Through the years, they built South Africa into the most developed country in Africa, much of it thanks to gold. But a much larger black African population always surrounded the whites. Deep down, there was always a feeling of unease. There were many examples of what happened in countries governed by blacks—always, without exception, the same thing.

But a vast pool of African blacks had its advantages. They provided unskilled and semi-skilled labour in the mines, on farms, as domestic servants and gardeners, on building sites, and in many other ways. Whites who were themselves of lower socio-economic status, people who would have been servants in Europe, had black servants. And the whites loved it. And the blacks had jobs, even if they were low-paying.

Apartheid, the whites hoped, would always keep power in white hands and prevent the disaster that was black government.

Then, British Prime Minister Harold Macmillan’s winds of change started blowing in 1960. At first, nothing much happened. South Africa became an independent republic in 1961. They hoped things were looking up. But all over the world, things started changing. The sixties in the USA saw the equal rights movement. In 1964, Northern Rhodesia became Zambia. One by one, African countries became independent and got black governments. Liberals the world over became shrill and intolerant. The writing was on the wall.
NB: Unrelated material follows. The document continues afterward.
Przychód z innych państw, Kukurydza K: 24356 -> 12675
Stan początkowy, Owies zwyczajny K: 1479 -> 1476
The National Party, which had been in power in South Africa since 1948, did nothing. When gold production dropped and continued to drop after 1970, they manipulated an enormous drop in the value of the Rand so gold could bring in the same amount of Rands, even though there was much less gold to be sold. Nobody spoke about the drop in gold production. The National Party used only short-term, stop-gap measures, attempting to patch problems as they arose. There was no long-term planning. For them, like for politicians everywhere, speeches and announcements determined reality.

In the end, for South Africa’s whites, there were only two end stages: one man one vote with the end of Apartheid as is now the case, or a white enclave somewhere where whites did their own menial work and determined their own futures. There is no middle ground.
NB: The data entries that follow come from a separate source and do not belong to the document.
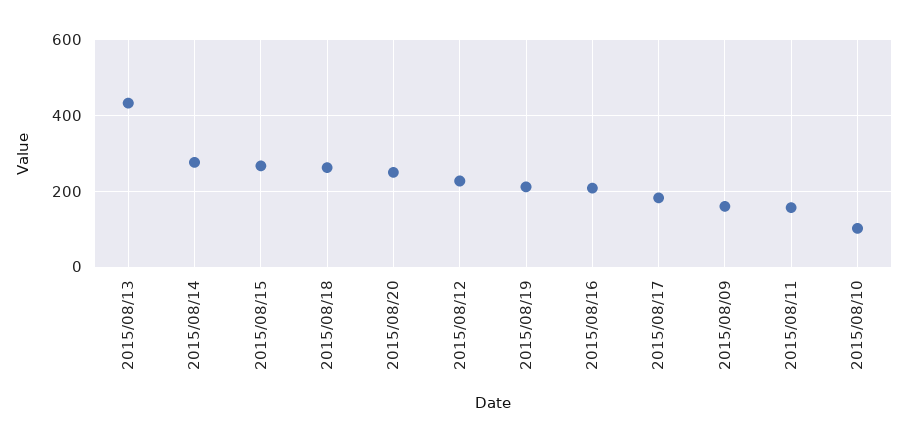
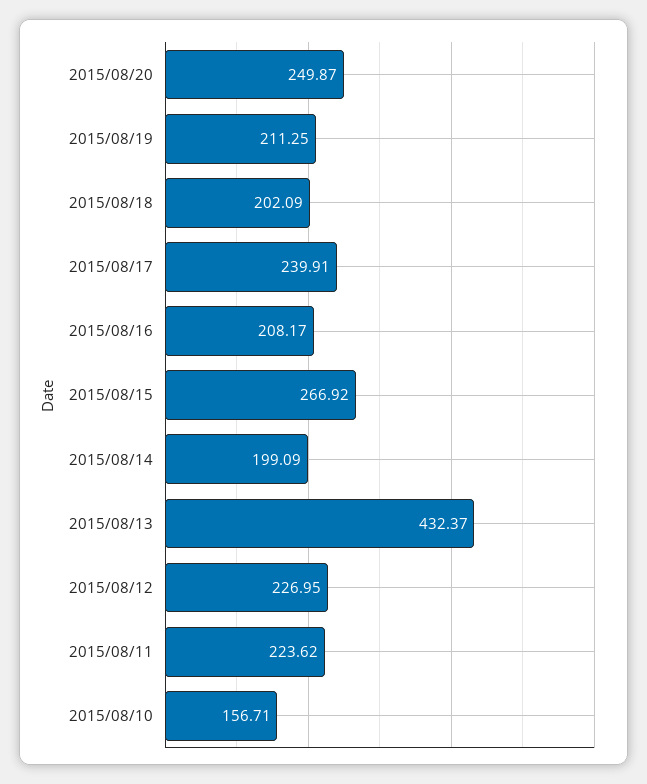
2015/08/14: 280 -> 199.09
2015/08/18: 260 -> 202.09
2015/08/17: 180 -> 239.91
2015/08/09: 160 -> none
2015/08/11: 160 -> 223.62
2015/08/10: 100 -> 156.71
The fury of liberals worldwide turned against South Africa. Sanctions, boycotts, forbidden to do this and that, like sending athletes to the Olympic Games, everything happened. Sure, the world turned a blind eye to many much worse things, like the Biafran war and 1.5 million dead, but that’s your libtard for you. It’s better for an African to die of famine and war than not to have the vote—ask any libtard. Nobody mentioned that South Africa had, at that stage, the biggest hospital in the world, Baragwanath, built solely for blacks. It’s now the third biggest; there are two bigger hospitals in China.

In 1992, Judas convinced the white rabblement in South Africa to vote for what amounted to unconditional surrender. Judas didn’t get 30 pieces of silver. No, he received half a Nobel Prize. Inflation.

Now, the whites in South Africa are an inconsequential minority with no say in what happens. They were 17.5% of the population in 1985, but by the 2022 census they were 7.3% of the population. Based on the population growth figures calculated from the 1985 and 2022 censuses, it is 6.6% in 2026. Growth figures calculated over 37 years won’t have changed much in the following four years. I’m sure this figure is closer to the truth than the figure estimated by civil servants based on speculative assumptions.

Whites in South Africa are on a path of no return. They’ll make out a smaller and smaller percentage of the population until they practically don’t exist. This is the hard reality.

You can play with an online calculator of South Africa’s population based on the population change rate from the 1985 census to the latest available census. Those figures tell a grim but true story.